===== Page text

The present invention relates to a positioning technique, and more particularly, to a positioning technique that can be applied to a semiconductor manufacturing apparatus, such as a charged-particle-beam exposure apparatus, which performs pattern drawing using a charged-particle beam.

BACKGROUND OF THE INVENTION

In a semiconductor manufacturing process, lithography is employed as a technique of drawing patterns on a wafer. In lithography, various patterns formed on a mask are demagnified and transferred to a wafer using light beams. The mask patterns used in the lithography require extraordinary precision. A charged-particle-beam exposure apparatus is employed to form such mask patterns. A charged-particle-beam exposure apparatus is also used for directly drawing patterns on a wafer without using a mask.

==========
===== Information given

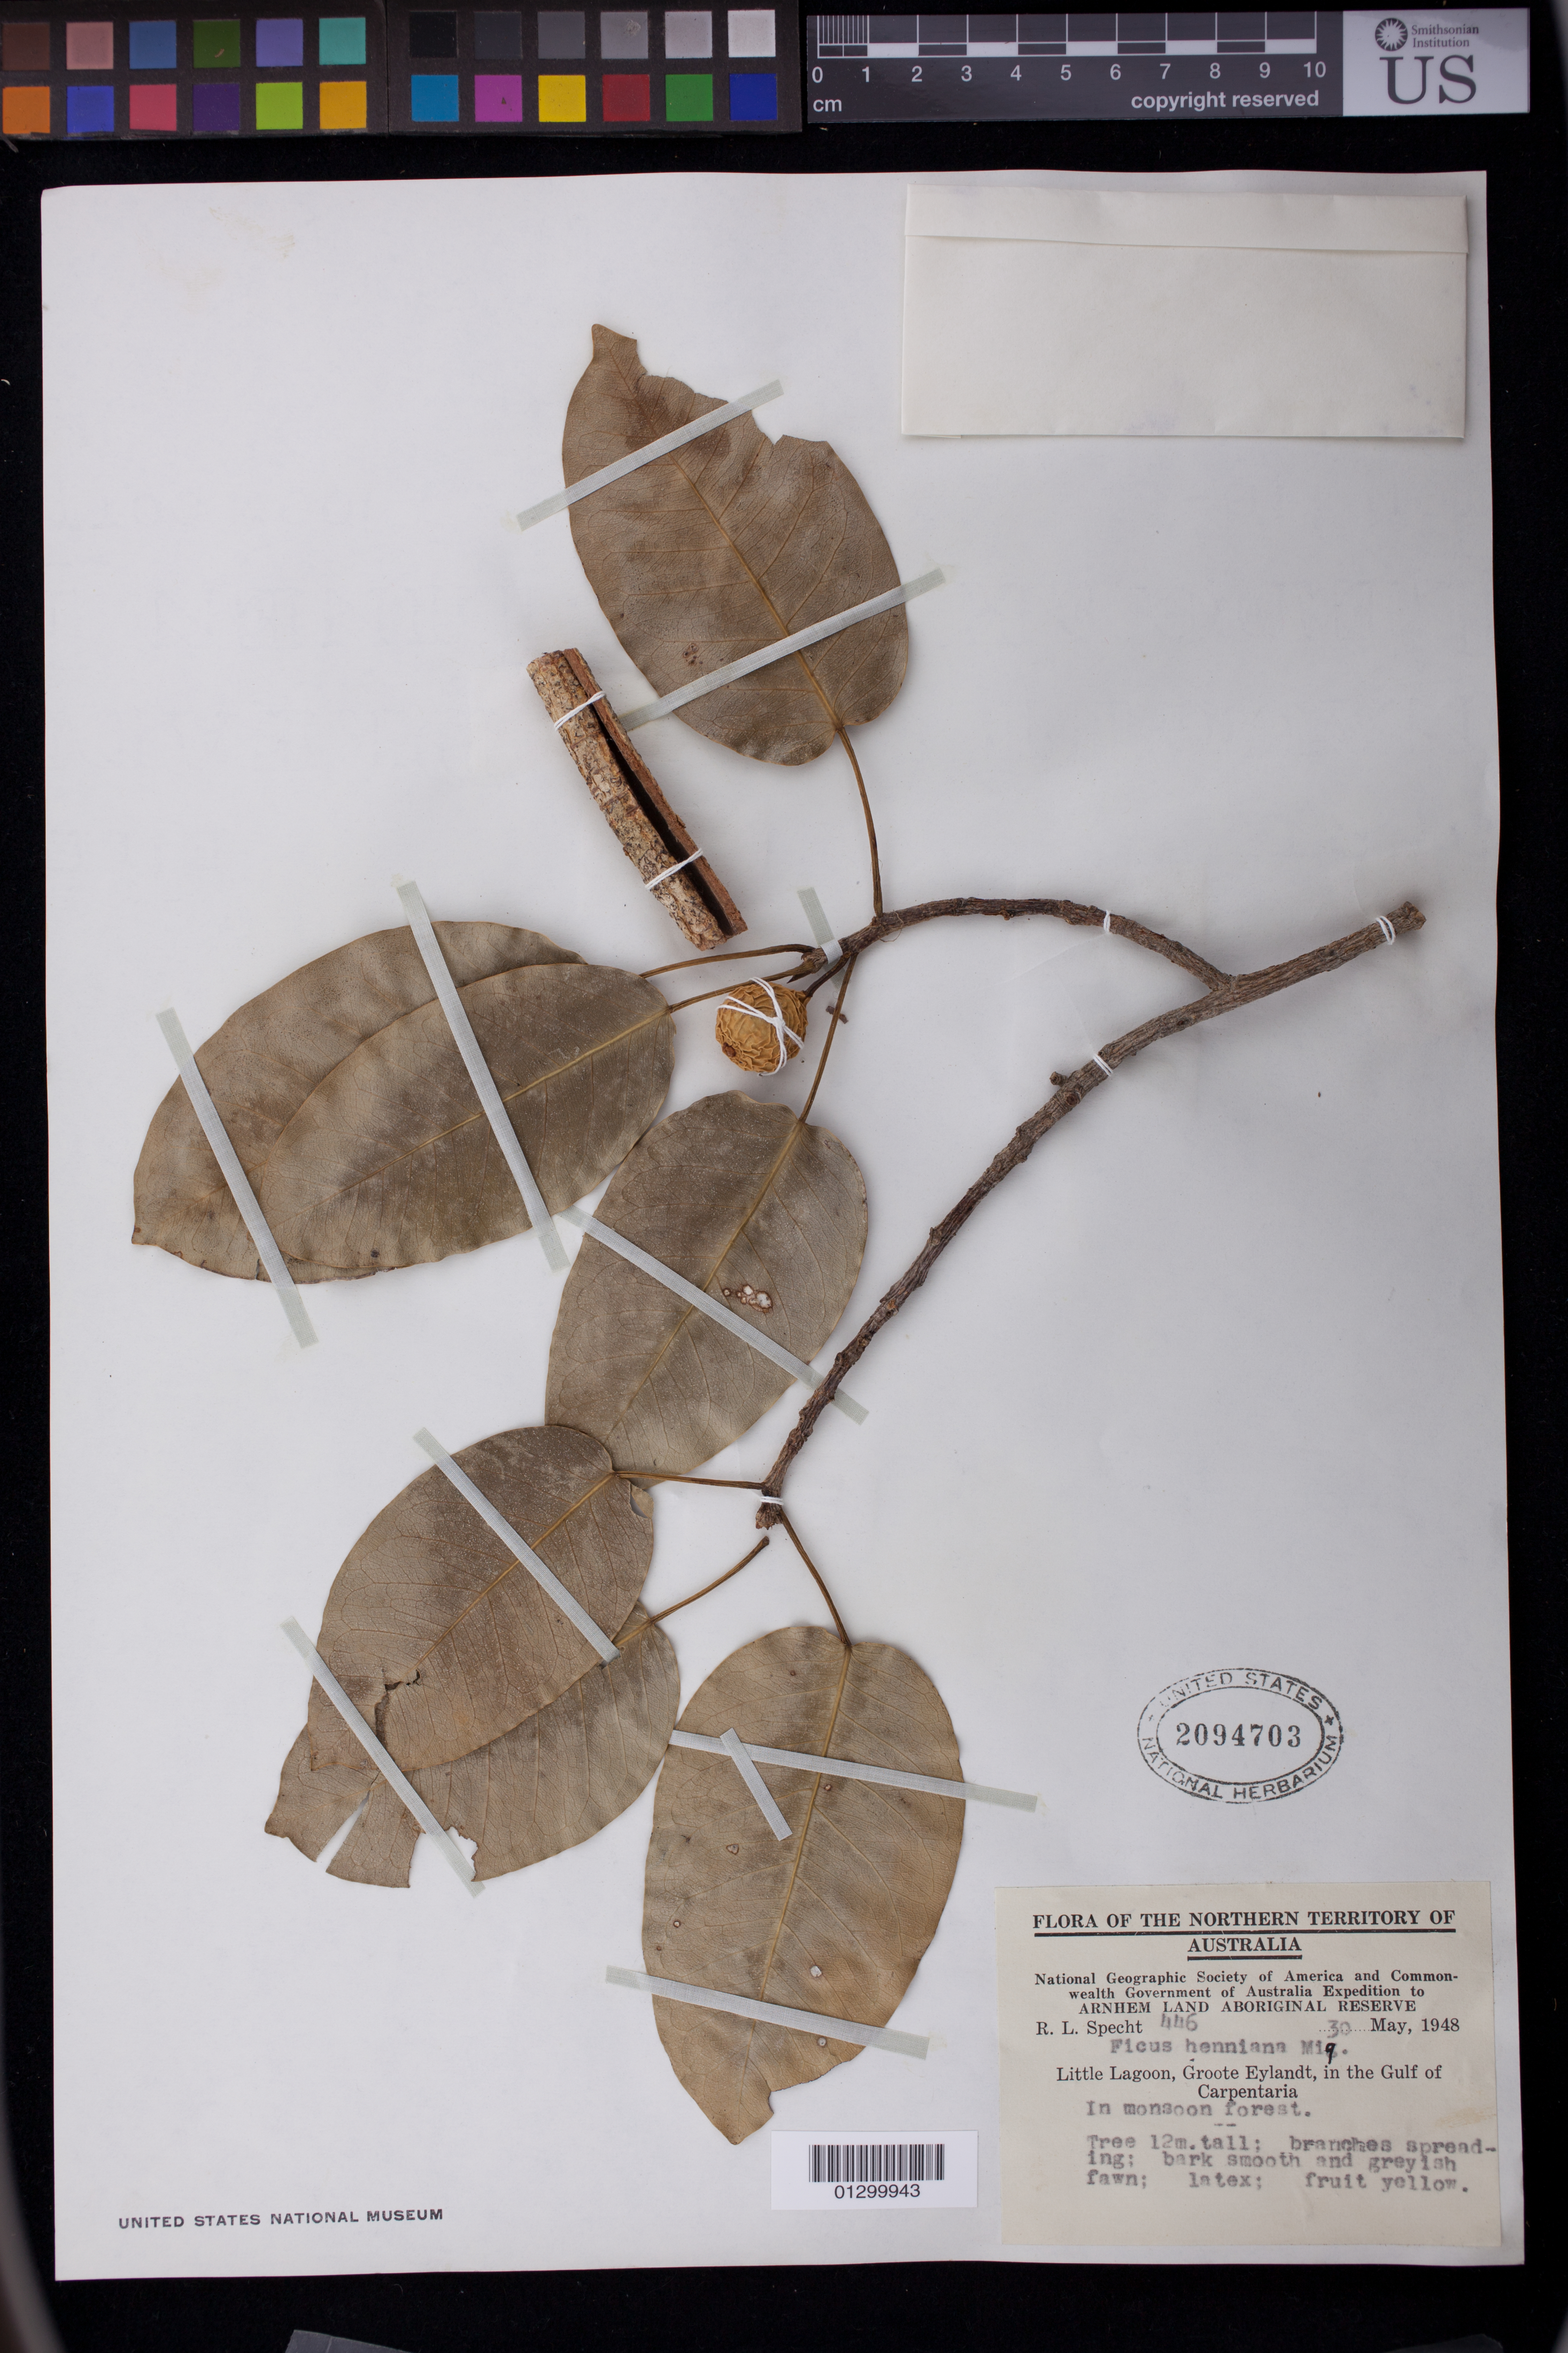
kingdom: Plantae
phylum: Tracheophyta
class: Magnoliopsida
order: Rosales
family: Moraceae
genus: Ficus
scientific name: Ficus henneana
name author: Miq.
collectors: R. L. Specht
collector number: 446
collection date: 1948-05-30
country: Australia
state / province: Northern Territory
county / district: East Arnhem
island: Groote Eylandt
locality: Little Lagoon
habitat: In monsoon forest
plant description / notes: Tree 12 m. tall; branches spreading; bark smooth and greyish fawn; latex; fruit yellow.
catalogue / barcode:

==========

- **Given exercise 1**
Answer these from the patent text:
(a) What does the apparatus named in the opening sentence use to perform pattern drawing?
(b) In lithography, what is used to demagnify and transfer mask patterns to a wafer?
(c) Besides forming mask patterns, what else is a charged-particle-beam exposure apparatus used for?
- **Given exercise 2**
Retype the stretch of the patent text from "The present invention" through "using a mask.".

- **Task result 1**
(a) A charged-particle beam.
(b) Light beams.
(c) Directly drawing patterns on a wafer without using a mask.

- **Task result 2**
The present invention relates to a positioning technique, and more particularly, to a positioning technique that can be applied to a semiconductor manufacturing apparatus, such as a charged-particle-beam exposure apparatus, which performs pattern drawing using a charged-particle beam.

BACKGROUND OF THE INVENTION

In a semiconductor manufacturing process, lithography is employed as a technique of drawing patterns on a wafer. In lithography, various patterns formed on a mask are demagnified and transferred to a wafer using light beams. The mask patterns used in the lithography require extraordinary precision. A charged-particle-beam exposure apparatus is employed to form such mask patterns. A charged-particle-beam exposure apparatus is also used for directly drawing patterns on a wafer without using a mask.